Requirement - All entries below are to be returned in full, exactly as they stand.

Records drawn from a dataset -
□ □ □ □ □

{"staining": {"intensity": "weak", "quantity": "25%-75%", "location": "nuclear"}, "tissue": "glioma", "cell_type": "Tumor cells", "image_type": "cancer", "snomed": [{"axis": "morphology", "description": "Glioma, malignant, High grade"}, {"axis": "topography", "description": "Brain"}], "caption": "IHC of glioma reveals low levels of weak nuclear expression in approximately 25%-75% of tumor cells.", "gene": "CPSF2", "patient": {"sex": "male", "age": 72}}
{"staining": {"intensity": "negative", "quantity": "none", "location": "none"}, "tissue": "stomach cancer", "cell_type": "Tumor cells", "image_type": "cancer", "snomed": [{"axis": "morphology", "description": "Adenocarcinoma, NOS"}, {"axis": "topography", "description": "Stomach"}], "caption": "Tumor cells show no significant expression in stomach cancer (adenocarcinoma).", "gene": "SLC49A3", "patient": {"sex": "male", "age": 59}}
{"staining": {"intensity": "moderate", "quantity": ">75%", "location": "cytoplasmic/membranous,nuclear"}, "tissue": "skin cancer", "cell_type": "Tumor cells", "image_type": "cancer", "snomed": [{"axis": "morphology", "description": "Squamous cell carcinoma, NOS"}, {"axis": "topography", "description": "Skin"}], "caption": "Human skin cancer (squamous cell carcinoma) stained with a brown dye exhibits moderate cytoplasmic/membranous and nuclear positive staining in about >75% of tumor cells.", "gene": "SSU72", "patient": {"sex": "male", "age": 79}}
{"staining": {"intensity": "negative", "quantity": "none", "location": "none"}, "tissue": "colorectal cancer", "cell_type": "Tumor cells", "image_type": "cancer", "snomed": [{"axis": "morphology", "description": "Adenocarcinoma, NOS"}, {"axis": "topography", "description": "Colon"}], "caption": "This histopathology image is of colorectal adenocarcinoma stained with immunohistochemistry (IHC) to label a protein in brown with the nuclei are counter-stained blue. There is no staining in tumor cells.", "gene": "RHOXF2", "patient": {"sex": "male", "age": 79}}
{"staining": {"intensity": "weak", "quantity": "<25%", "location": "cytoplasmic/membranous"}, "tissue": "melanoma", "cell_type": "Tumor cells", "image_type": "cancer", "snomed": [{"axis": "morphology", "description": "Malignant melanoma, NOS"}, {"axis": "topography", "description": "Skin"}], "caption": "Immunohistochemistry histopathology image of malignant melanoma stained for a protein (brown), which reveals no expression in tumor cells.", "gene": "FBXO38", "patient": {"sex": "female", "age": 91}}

□ □ □ □ □

Answer space -
{"staining": {"intensity": "weak", "quantity": "25%-75%", "location": "nuclear"}, "tissue": "glioma", "cell_type": "Tumor cells", "image_type": "cancer", "snomed": [{"axis": "morphology", "description": "Glioma, malignant, High grade"}, {"axis": "topography", "description": "Brain"}], "caption": "IHC of glioma reveals low levels of weak nuclear expression in approximately 25%-75% of tumor cells.", "gene": "CPSF2", "patient": {"sex": "male", "age": 72}}
{"staining": {"intensity": "negative", "quantity": "none", "location": "none"}, "tissue": "stomach cancer", "cell_type": "Tumor cells", "image_type": "cancer", "snomed": [{"axis": "morphology", "description": "Adenocarcinoma, NOS"}, {"axis": "topography", "description": "Stomach"}], "caption": "Tumor cells show no significant expression in stomach cancer (adenocarcinoma).", "gene": "SLC49A3", "patient": {"sex": "male", "age": 59}}
{"staining": {"intensity": "moderate", "quantity": ">75%", "location": "cytoplasmic/membranous,nuclear"}, "tissue": "skin cancer", "cell_type": "Tumor cells", "image_type": "cancer", "snomed": [{"axis": "morphology", "description": "Squamous cell carcinoma, NOS"}, {"axis": "topography", "description": "Skin"}], "caption": "Human skin cancer (squamous cell carcinoma) stained with a brown dye exhibits moderate cytoplasmic/membranous and nuclear positive staining in about >75% of tumor cells.", "gene": "SSU72", "patient": {"sex": "male", "age": 79}}
{"staining": {"intensity": "negative", "quantity": "none", "location": "none"}, "tissue": "colorectal cancer", "cell_type": "Tumor cells", "image_type": "cancer", "snomed": [{"axis": "morphology", "description": "Adenocarcinoma, NOS"}, {"axis": "topography", "description": "Colon"}], "caption": "This histopathology image is of colorectal adenocarcinoma stained with immunohistochemistry (IHC) to label a protein in brown with the nuclei are counter-stained blue. There is no staining in tumor cells.", "gene": "RHOXF2", "patient": {"sex": "male", "age": 79}}
{"staining": {"intensity": "weak", "quantity": "<25%", "location": "cytoplasmic/membranous"}, "tissue": "melanoma", "cell_type": "Tumor cells", "image_type": "cancer", "snomed": [{"axis": "morphology", "description": "Malignant melanoma, NOS"}, {"axis": "topography", "description": "Skin"}], "caption": "Immunohistochemistry histopathology image of malignant melanoma stained for a protein (brown), which reveals no expression in tumor cells.", "gene": "FBXO38", "patient": {"sex": "female", "age": 91}}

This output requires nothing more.